5. Tensioning sieve machine according to one of the preceding claims, which consists of at least two sieve frames, the parallel rods being mounted alternately in the sieve frame, characterized in that the two sieve frames (1, 2) are resiliently connected to one another and that as a vibration exciter an electromagnetic ¬ exciter (6) is arranged between the two sieve frames.

6. Spannwellensiebmaschine according to claim 5, characterized in that the excitation frequency of electromagnetic exciter (6) is smaller than the resonance frequency of the two-mass oscillator consisting of the spring-connected screen frames (1, 2) in the ready-to-operate state.

7. Tensioning shaft sieving machine according to claim 5 or 6, characterized in that the resilient connection between the two sieve frames (1, 2) and the electromagnetic exciter (6) are combined to form a structural unit which is arranged between the two sieve frames is.

8. Tensioning shaft screening machine according to claim 7, characterized in that the resilient connection consists of a leaf spring or a leaf spring assembly (11) which runs essentially parallel to the bars (2, 3), the ends of the leaf spring assembly with the one sieve frame ( 1) and the center of the leaf spring assembly is connected to the other sieve frame (2) and the electromagnetic exciter (6) acts on the middle of the leaf spring assembly (11) on the side opposite the connection (13) to the sieve frame (2) .

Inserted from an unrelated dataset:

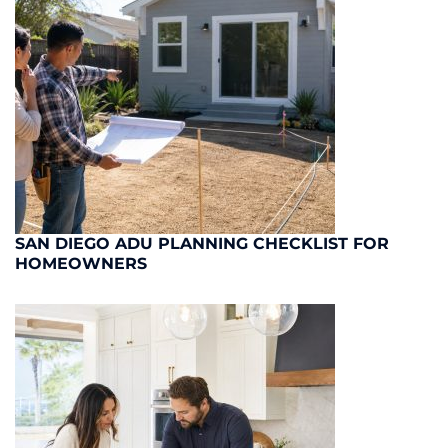
SAN DIEGO ADU PLANNING CHECKLIST FOR
HOMEOWNERS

9. Tensioning sieve machine according to one of claims 5 to 8 with at least three frames, characterized in that in a frame (17, 22) the other frames (18, 19; 20, 21) in the sieving direction one after the other angeord¬ net and each with its own Drive are provided.

10. Tensioning screen machine according to claim 9, characterized in that the last frame seen in the direction of screening has a lower vibration amplitude than its direct neighboring frame.

11. Tensioning screen machine according to one of claims 1 to 4, characterized in that the cross bars (26, 28) are arranged in a base frame (27) and that at least every second cross bar (28) in the base frame (27) is linear or arcuate (31) Vibration accomplished.

12. Tensioning screen machine according to claim 11, characterized in that the oscillating cross bars (28) are individually driven.

13. Tensioning screen machine according to claim 11, characterized in that the oscillating cross bars (28) are driven together via an actuating rod (34).